Complete step-by-step answer:
Let \[\cos \dfrac{\pi }{{33}}\cos \dfrac{{2\pi }}{{33}}\cos \dfrac{{4\pi }}{{33}}\cos \dfrac{{8\pi }}{{33}}\cos \dfrac{{16\pi }}{{33}}\cos \] take as equation 1
Now let multiply equation 1 by \[\dfrac{{2\sin \dfrac{\pi }{{33}}}}{{2\sin \dfrac{\pi }{{33}}}}\]
 $ \Rightarrow $ \[\cos \dfrac{\pi }{{33}}\cos \dfrac{{2\pi }}{{33}}\cos \dfrac{{4\pi }}{{33}}\cos \dfrac{{8\pi }}{{33}}\cos \dfrac{{16\pi }}{{33}}\cos \] \[ \times \] \[\dfrac{{2\sin \dfrac{\pi }{{33}}}}{{2\sin \dfrac{\pi }{{33}}}}\] =\[\dfrac{{\sin \dfrac{{2\pi }}{{33}}}}{{2\sin \dfrac{\pi }{{33}}}}\cos \dfrac{{2\pi }}{{33}}\cos \dfrac{{4\pi }}{{33}}\cos \dfrac{{8\pi }}{{33}}\cos \dfrac{{16\pi }}{{33}}\cos \] by the formula \[\sin 2\theta = 2\sin \theta \cos \theta \]
\[\dfrac{{\sin \dfrac{{2\pi }}{{33}}}}{{2\sin \dfrac{\pi }{{33}}}}\cos \dfrac{{2\pi }}{{33}}\cos \dfrac{{4\pi }}{{33}}\cos \dfrac{{8\pi }}{{33}}\cos \dfrac{{16\pi }}{{33}}\cos \] (Equation 2)
Now multiplying and dividing the equation 2 by $ {2^4} $
\[\dfrac{{{2^4}\sin \dfrac{{2\pi }}{{33}}}}{{{2^5}\sin \dfrac{\pi }{{33}}}}\cos \dfrac{{2\pi }}{{33}}\cos \dfrac{{4\pi }}{{33}}\cos \dfrac{{8\pi }}{{33}}\cos \dfrac{{16\pi }}{{33}}\cos \] (Equation 3)

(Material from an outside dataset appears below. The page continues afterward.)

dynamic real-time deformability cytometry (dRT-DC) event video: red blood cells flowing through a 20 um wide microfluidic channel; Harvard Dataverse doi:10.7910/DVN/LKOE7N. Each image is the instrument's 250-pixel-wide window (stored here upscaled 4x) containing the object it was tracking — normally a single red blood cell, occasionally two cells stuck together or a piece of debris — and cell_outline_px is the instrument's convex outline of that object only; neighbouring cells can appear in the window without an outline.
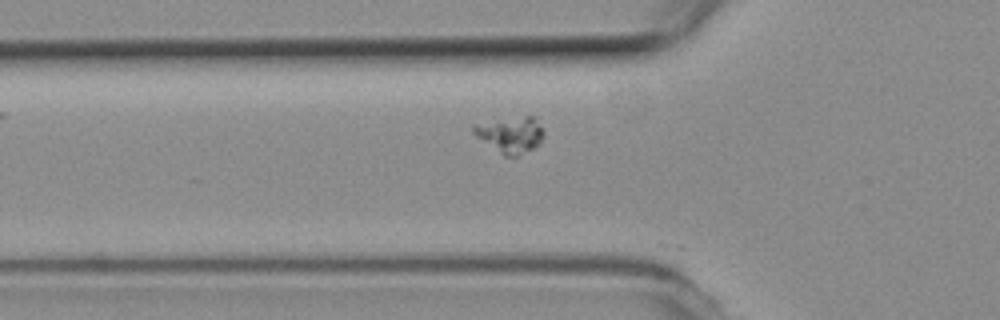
{"species": "common noctule bat (a hibernating species)", "species_latin": "Nyctalus noctula", "temperature_condition": "room temperature", "stored_images_in_passage": 9, "camera_frame_rate_fps": 3000, "um_per_image_px": 0.085, "animal": {"sex": "female", "body_mass_g": 19.3, "forearm_length_mm": 54.1}, "frame": {"image": 1, "passage_image": 2, "time_ms": 0.333, "image_size_px": [1000, 320], "cell_outline_px": [[544, 136], [540, 144], [520, 156], [504, 156], [476, 136], [472, 132], [472, 124], [524, 116], [536, 116], [544, 132]], "centroid_in_image_um": [43.42, 11.45], "position_along_channel_um": 82.4, "area_um2": 14.85}}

Now applying the formula \[\sin 2\theta = 2\sin \theta \cos \theta \] 4 times to simplify the equation into simplest form i.e.
 $ \Rightarrow $ $ \dfrac{{\sin \dfrac{{32\pi }}{{33}}}}{{32\sin \dfrac{\pi }{{33}}}} $ = $ \dfrac{{\sin (\pi - \dfrac{\pi }{{33}})}}{{32\sin \dfrac{\pi }{{33}}}} $
 $ \Rightarrow $ \[\dfrac{{\sin \dfrac{\pi }{{33}}}}{{32\sin \dfrac{\pi }{{33}}}} = \dfrac{1}{{32}}\] By the formula of $ \sin (\pi - \theta ) = \sin \theta $
So the value of $ \dfrac{1}{m} = \dfrac{1}{{32}} $ .

Note: In the solution we have used the term trigonometric identities are equalities that involve trigonometric functions like $ \sin \theta $ , $ \cos \theta $ , $ \tan \theta $ , etc. If we explain this term as geometrically, these are identities involving certain functions of one or more angles and they are distinct from triangle identities, which are identities potentially involving angles but also involving side lengths or other lengths of a triangle. There is an important application i.e. the integration of non-trigonometric functions: a common technique involves first using the substitution rule with a trigonometric function, and then simplifying the resulting integral with a trigonometric identity.